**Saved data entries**
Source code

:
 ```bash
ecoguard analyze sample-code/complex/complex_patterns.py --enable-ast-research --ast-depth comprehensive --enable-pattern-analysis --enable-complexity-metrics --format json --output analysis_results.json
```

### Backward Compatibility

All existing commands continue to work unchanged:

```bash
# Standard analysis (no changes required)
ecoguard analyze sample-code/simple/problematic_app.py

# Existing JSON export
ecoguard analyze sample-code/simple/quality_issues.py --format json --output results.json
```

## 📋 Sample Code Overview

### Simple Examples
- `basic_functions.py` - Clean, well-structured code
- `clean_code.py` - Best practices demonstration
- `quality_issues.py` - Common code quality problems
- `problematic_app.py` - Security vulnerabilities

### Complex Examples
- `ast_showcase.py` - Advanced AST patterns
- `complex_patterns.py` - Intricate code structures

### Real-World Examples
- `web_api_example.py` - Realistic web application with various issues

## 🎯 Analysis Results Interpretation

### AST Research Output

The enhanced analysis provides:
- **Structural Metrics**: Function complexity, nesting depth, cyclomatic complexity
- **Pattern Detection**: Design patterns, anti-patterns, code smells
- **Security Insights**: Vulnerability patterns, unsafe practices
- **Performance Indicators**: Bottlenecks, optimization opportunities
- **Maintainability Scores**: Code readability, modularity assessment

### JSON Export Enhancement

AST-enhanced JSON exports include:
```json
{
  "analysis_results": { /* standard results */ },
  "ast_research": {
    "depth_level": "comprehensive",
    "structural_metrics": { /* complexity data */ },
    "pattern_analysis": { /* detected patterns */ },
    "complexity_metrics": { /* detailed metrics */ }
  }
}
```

**What you are asked to do**
Would you repeat each line above exactly as it stands?

**Written solution**
Source code

:
 ```bash
ecoguard analyze sample-code/complex/complex_patterns.py --enable-ast-research --ast-depth comprehensive --enable-pattern-analysis --enable-complexity-metrics --format json --output analysis_results.json
```

### Backward Compatibility

All existing commands continue to work unchanged:

```bash
# Standard analysis (no changes required)
ecoguard analyze sample-code/simple/problematic_app.py

# Existing JSON export
ecoguard analyze sample-code/simple/quality_issues.py --format json --output results.json
```

## 📋 Sample Code Overview

### Simple Examples
- `basic_functions.py` - Clean, well-structured code
- `clean_code.py` - Best practices demonstration
- `quality_issues.py` - Common code quality problems
- `problematic_app.py` - Security vulnerabilities

### Complex Examples
- `ast_showcase.py` - Advanced AST patterns
- `complex_patterns.py` - Intricate code structures

### Real-World Examples
- `web_api_example.py` - Realistic web application with various issues

## 🎯 Analysis Results Interpretation

### AST Research Output

The enhanced analysis provides:
- **Structural Metrics**: Function complexity, nesting depth, cyclomatic complexity
- **Pattern Detection**: Design patterns, anti-patterns, code smells
- **Security Insights**: Vulnerability patterns, unsafe practices
- **Performance Indicators**: Bottlenecks, optimization opportunities
- **Maintainability Scores**: Code readability, modularity assessment

### JSON Export Enhancement

AST-enhanced JSON exports include:
```json
{
  "analysis_results": { /* standard results */ },
  "ast_research": {
    "depth_level": "comprehensive",
    "structural_metrics": { /* complexity data */ },
    "pattern_analysis": { /* detected patterns */ },
    "complexity_metrics": { /* detailed metrics */ }
  }
}
```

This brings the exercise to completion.